■ Aim:
Transcribe the profile of Ben C. Sheldon word for word, everything from "He was awarded" down to "Fellowship in 2000.".

■ Page excerpt:
Ben C. Sheldon FRS is the Luc Hoffmann Chair in Field Ornithology and Director of the Edward Grey Institute of Field Ornithology of the University of Oxford's Department of Zoology. He was Head of the Department of Zoology between 2016 and 2021.

His research addresses causes and consequences of individual variation in wild populations, particularly of birds.

He was awarded the 2020 Linnean Medal for "his service to science in the field of Zoology", and elected as Fellow of the Royal Society in 2022.

== Education and career ==
Sheldon obtained his BA in Natural Sciences (Part II Zoology) at University of Cambridge, where lectures from Prof Nick Davies in Behavioural Ecology were particularly influential, and his PhD in Zoology from the University of Sheffield, under the supervision of Prof Tim Birkhead. He held a series of postdoctoral fellowships at the University of Uppsala and University of Edinburgh, before moving to the University of Oxford to hold a Royal Society University Research Fellowship in 2000.

■ Dataset extract:
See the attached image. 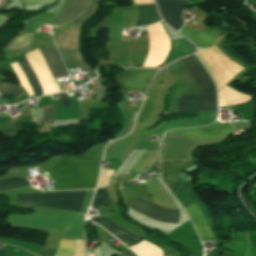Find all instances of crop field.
I'll return each mask as SVG.
<instances>
[{"instance_id": "8a807250", "label": "crop field", "mask_w": 256, "mask_h": 256, "mask_svg": "<svg viewBox=\"0 0 256 256\" xmlns=\"http://www.w3.org/2000/svg\"><path fill=\"white\" fill-rule=\"evenodd\" d=\"M100 160L86 156H64L46 170L55 179V190L93 188Z\"/></svg>"}, {"instance_id": "ac0d7876", "label": "crop field", "mask_w": 256, "mask_h": 256, "mask_svg": "<svg viewBox=\"0 0 256 256\" xmlns=\"http://www.w3.org/2000/svg\"><path fill=\"white\" fill-rule=\"evenodd\" d=\"M195 79L201 93L202 111H217L216 89L208 73L192 55L180 60ZM199 95H177L176 112L201 111Z\"/></svg>"}, {"instance_id": "34b2d1b8", "label": "crop field", "mask_w": 256, "mask_h": 256, "mask_svg": "<svg viewBox=\"0 0 256 256\" xmlns=\"http://www.w3.org/2000/svg\"><path fill=\"white\" fill-rule=\"evenodd\" d=\"M86 191L87 190L50 192L46 195L19 194L15 202L29 206L49 207L81 212Z\"/></svg>"}, {"instance_id": "412701ff", "label": "crop field", "mask_w": 256, "mask_h": 256, "mask_svg": "<svg viewBox=\"0 0 256 256\" xmlns=\"http://www.w3.org/2000/svg\"><path fill=\"white\" fill-rule=\"evenodd\" d=\"M124 191L129 201L146 195L145 184H129L125 186ZM127 205L133 210L157 221L167 223H178L179 221L180 211L162 209L140 199L127 203Z\"/></svg>"}, {"instance_id": "f4fd0767", "label": "crop field", "mask_w": 256, "mask_h": 256, "mask_svg": "<svg viewBox=\"0 0 256 256\" xmlns=\"http://www.w3.org/2000/svg\"><path fill=\"white\" fill-rule=\"evenodd\" d=\"M157 69H130L115 75L122 92L144 91Z\"/></svg>"}, {"instance_id": "dd49c442", "label": "crop field", "mask_w": 256, "mask_h": 256, "mask_svg": "<svg viewBox=\"0 0 256 256\" xmlns=\"http://www.w3.org/2000/svg\"><path fill=\"white\" fill-rule=\"evenodd\" d=\"M176 132L181 136L198 139V140H204V139L230 135L233 132V128L230 126L229 123L222 125L216 122L210 126L181 129V130H176Z\"/></svg>"}, {"instance_id": "e52e79f7", "label": "crop field", "mask_w": 256, "mask_h": 256, "mask_svg": "<svg viewBox=\"0 0 256 256\" xmlns=\"http://www.w3.org/2000/svg\"><path fill=\"white\" fill-rule=\"evenodd\" d=\"M164 20L176 30L183 25L180 14L185 2L178 0H156Z\"/></svg>"}, {"instance_id": "d8731c3e", "label": "crop field", "mask_w": 256, "mask_h": 256, "mask_svg": "<svg viewBox=\"0 0 256 256\" xmlns=\"http://www.w3.org/2000/svg\"><path fill=\"white\" fill-rule=\"evenodd\" d=\"M91 220L97 222L98 224L105 227L108 231H110L113 235H115L118 239L123 241L126 245L135 246L139 244L141 241L145 239L143 236H139L137 234L130 233L114 223L110 222L109 220L105 218H92ZM132 246V247H133ZM131 248V247H130Z\"/></svg>"}, {"instance_id": "5a996713", "label": "crop field", "mask_w": 256, "mask_h": 256, "mask_svg": "<svg viewBox=\"0 0 256 256\" xmlns=\"http://www.w3.org/2000/svg\"><path fill=\"white\" fill-rule=\"evenodd\" d=\"M193 163L194 162L192 161H188V162L177 161V162L161 163L164 182L167 185V187L171 190V192L173 191V189L177 184L179 172L192 166Z\"/></svg>"}, {"instance_id": "3316defc", "label": "crop field", "mask_w": 256, "mask_h": 256, "mask_svg": "<svg viewBox=\"0 0 256 256\" xmlns=\"http://www.w3.org/2000/svg\"><path fill=\"white\" fill-rule=\"evenodd\" d=\"M185 37L193 41L200 48L209 47L215 41L217 35L220 33L219 29L212 28L208 30H203L199 32H192L185 25L180 31Z\"/></svg>"}, {"instance_id": "28ad6ade", "label": "crop field", "mask_w": 256, "mask_h": 256, "mask_svg": "<svg viewBox=\"0 0 256 256\" xmlns=\"http://www.w3.org/2000/svg\"><path fill=\"white\" fill-rule=\"evenodd\" d=\"M185 209L188 212L194 226L196 227L202 241L205 242L208 240H213V236L207 227L206 221L199 207L196 204H193Z\"/></svg>"}, {"instance_id": "d1516ede", "label": "crop field", "mask_w": 256, "mask_h": 256, "mask_svg": "<svg viewBox=\"0 0 256 256\" xmlns=\"http://www.w3.org/2000/svg\"><path fill=\"white\" fill-rule=\"evenodd\" d=\"M54 78L68 75L56 49H40Z\"/></svg>"}, {"instance_id": "22f410ed", "label": "crop field", "mask_w": 256, "mask_h": 256, "mask_svg": "<svg viewBox=\"0 0 256 256\" xmlns=\"http://www.w3.org/2000/svg\"><path fill=\"white\" fill-rule=\"evenodd\" d=\"M139 20L135 27L146 26L160 21V16L156 10L155 5H138Z\"/></svg>"}, {"instance_id": "cbeb9de0", "label": "crop field", "mask_w": 256, "mask_h": 256, "mask_svg": "<svg viewBox=\"0 0 256 256\" xmlns=\"http://www.w3.org/2000/svg\"><path fill=\"white\" fill-rule=\"evenodd\" d=\"M88 1L89 0H82V2H81V0H74L72 2L71 6L68 8V10L65 13H63L62 15H60L59 19L68 15V14H70V13H72L77 8L79 3L81 2L80 5L78 6V8L71 15L59 20L57 25L64 24V23L74 19L76 16H78L81 12H83V10L85 9Z\"/></svg>"}, {"instance_id": "5142ce71", "label": "crop field", "mask_w": 256, "mask_h": 256, "mask_svg": "<svg viewBox=\"0 0 256 256\" xmlns=\"http://www.w3.org/2000/svg\"><path fill=\"white\" fill-rule=\"evenodd\" d=\"M68 69L85 66L78 51L59 49Z\"/></svg>"}, {"instance_id": "d9b57169", "label": "crop field", "mask_w": 256, "mask_h": 256, "mask_svg": "<svg viewBox=\"0 0 256 256\" xmlns=\"http://www.w3.org/2000/svg\"><path fill=\"white\" fill-rule=\"evenodd\" d=\"M18 62L20 63V65L24 69L26 75L28 76V78H29V80H30V82H31V84H32L36 94H37V97L41 96L42 95V93H41L42 89L39 86V84H38V82H37V80H36L32 70H31V68H30V66H29V64H28V62H27V60L25 58V56L23 58H21Z\"/></svg>"}, {"instance_id": "733c2abd", "label": "crop field", "mask_w": 256, "mask_h": 256, "mask_svg": "<svg viewBox=\"0 0 256 256\" xmlns=\"http://www.w3.org/2000/svg\"><path fill=\"white\" fill-rule=\"evenodd\" d=\"M24 186H30L29 181L23 178L15 177V178L0 182V192L10 190L13 188L24 187Z\"/></svg>"}, {"instance_id": "4a817a6b", "label": "crop field", "mask_w": 256, "mask_h": 256, "mask_svg": "<svg viewBox=\"0 0 256 256\" xmlns=\"http://www.w3.org/2000/svg\"><path fill=\"white\" fill-rule=\"evenodd\" d=\"M75 240L61 239L55 256H73Z\"/></svg>"}, {"instance_id": "bc2a9ffb", "label": "crop field", "mask_w": 256, "mask_h": 256, "mask_svg": "<svg viewBox=\"0 0 256 256\" xmlns=\"http://www.w3.org/2000/svg\"><path fill=\"white\" fill-rule=\"evenodd\" d=\"M98 7H99V2L91 0L85 12L81 16H79L76 20L69 23L83 24L89 17H91L93 14L96 13Z\"/></svg>"}, {"instance_id": "214f88e0", "label": "crop field", "mask_w": 256, "mask_h": 256, "mask_svg": "<svg viewBox=\"0 0 256 256\" xmlns=\"http://www.w3.org/2000/svg\"><path fill=\"white\" fill-rule=\"evenodd\" d=\"M111 203H113V201L109 193L107 192V190L97 189V193L94 198L92 206L94 207L108 206Z\"/></svg>"}, {"instance_id": "92a150f3", "label": "crop field", "mask_w": 256, "mask_h": 256, "mask_svg": "<svg viewBox=\"0 0 256 256\" xmlns=\"http://www.w3.org/2000/svg\"><path fill=\"white\" fill-rule=\"evenodd\" d=\"M43 109H44V122L53 123L54 115H55L54 106L44 107Z\"/></svg>"}, {"instance_id": "dafd665d", "label": "crop field", "mask_w": 256, "mask_h": 256, "mask_svg": "<svg viewBox=\"0 0 256 256\" xmlns=\"http://www.w3.org/2000/svg\"><path fill=\"white\" fill-rule=\"evenodd\" d=\"M4 86L10 94L18 95V96H25L22 91L21 86H16L11 83H5V82H4Z\"/></svg>"}, {"instance_id": "00972430", "label": "crop field", "mask_w": 256, "mask_h": 256, "mask_svg": "<svg viewBox=\"0 0 256 256\" xmlns=\"http://www.w3.org/2000/svg\"><path fill=\"white\" fill-rule=\"evenodd\" d=\"M58 96L61 100L62 106H70V100L66 93L58 94Z\"/></svg>"}, {"instance_id": "a9b5d70f", "label": "crop field", "mask_w": 256, "mask_h": 256, "mask_svg": "<svg viewBox=\"0 0 256 256\" xmlns=\"http://www.w3.org/2000/svg\"><path fill=\"white\" fill-rule=\"evenodd\" d=\"M55 252H56V250H54V249L44 248V250L40 256H54Z\"/></svg>"}, {"instance_id": "4177f3b9", "label": "crop field", "mask_w": 256, "mask_h": 256, "mask_svg": "<svg viewBox=\"0 0 256 256\" xmlns=\"http://www.w3.org/2000/svg\"><path fill=\"white\" fill-rule=\"evenodd\" d=\"M13 134H14V123L9 125V127L5 133V137L13 136Z\"/></svg>"}, {"instance_id": "730fd06b", "label": "crop field", "mask_w": 256, "mask_h": 256, "mask_svg": "<svg viewBox=\"0 0 256 256\" xmlns=\"http://www.w3.org/2000/svg\"><path fill=\"white\" fill-rule=\"evenodd\" d=\"M135 4H155L153 0H134Z\"/></svg>"}, {"instance_id": "eef30255", "label": "crop field", "mask_w": 256, "mask_h": 256, "mask_svg": "<svg viewBox=\"0 0 256 256\" xmlns=\"http://www.w3.org/2000/svg\"><path fill=\"white\" fill-rule=\"evenodd\" d=\"M120 256H136V255L129 250L126 253L123 252Z\"/></svg>"}, {"instance_id": "ae1a2a85", "label": "crop field", "mask_w": 256, "mask_h": 256, "mask_svg": "<svg viewBox=\"0 0 256 256\" xmlns=\"http://www.w3.org/2000/svg\"><path fill=\"white\" fill-rule=\"evenodd\" d=\"M0 93H1L3 96H6V95H7V93H6V91H5V89H4L3 85H2V83H0Z\"/></svg>"}, {"instance_id": "d3111659", "label": "crop field", "mask_w": 256, "mask_h": 256, "mask_svg": "<svg viewBox=\"0 0 256 256\" xmlns=\"http://www.w3.org/2000/svg\"><path fill=\"white\" fill-rule=\"evenodd\" d=\"M250 7L256 10V0H251Z\"/></svg>"}, {"instance_id": "750c4746", "label": "crop field", "mask_w": 256, "mask_h": 256, "mask_svg": "<svg viewBox=\"0 0 256 256\" xmlns=\"http://www.w3.org/2000/svg\"><path fill=\"white\" fill-rule=\"evenodd\" d=\"M163 256H174V251H172V252H163Z\"/></svg>"}, {"instance_id": "bd1437ed", "label": "crop field", "mask_w": 256, "mask_h": 256, "mask_svg": "<svg viewBox=\"0 0 256 256\" xmlns=\"http://www.w3.org/2000/svg\"><path fill=\"white\" fill-rule=\"evenodd\" d=\"M5 253H7V251L0 250V256L4 255Z\"/></svg>"}]
</instances>
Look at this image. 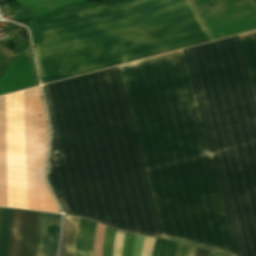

■ Response to the task:
He was awarded the 2020 Linnean Medal for "his service to science in the field of Zoology", and elected as Fellow of the Royal Society in 2022.

== Education and career ==
Sheldon obtained his BA in Natural Sciences (Part II Zoology) at University of Cambridge, where lectures from Prof Nick Davies in Behavioural Ecology were particularly influential, and his PhD in Zoology from the University of Sheffield, under the supervision of Prof Tim Birkhead. He held a series of postdoctoral fellowships at the University of Uppsala and University of Edinburgh, before moving to the University of Oxford to hold a Royal Society University Research Fellowship in 2000.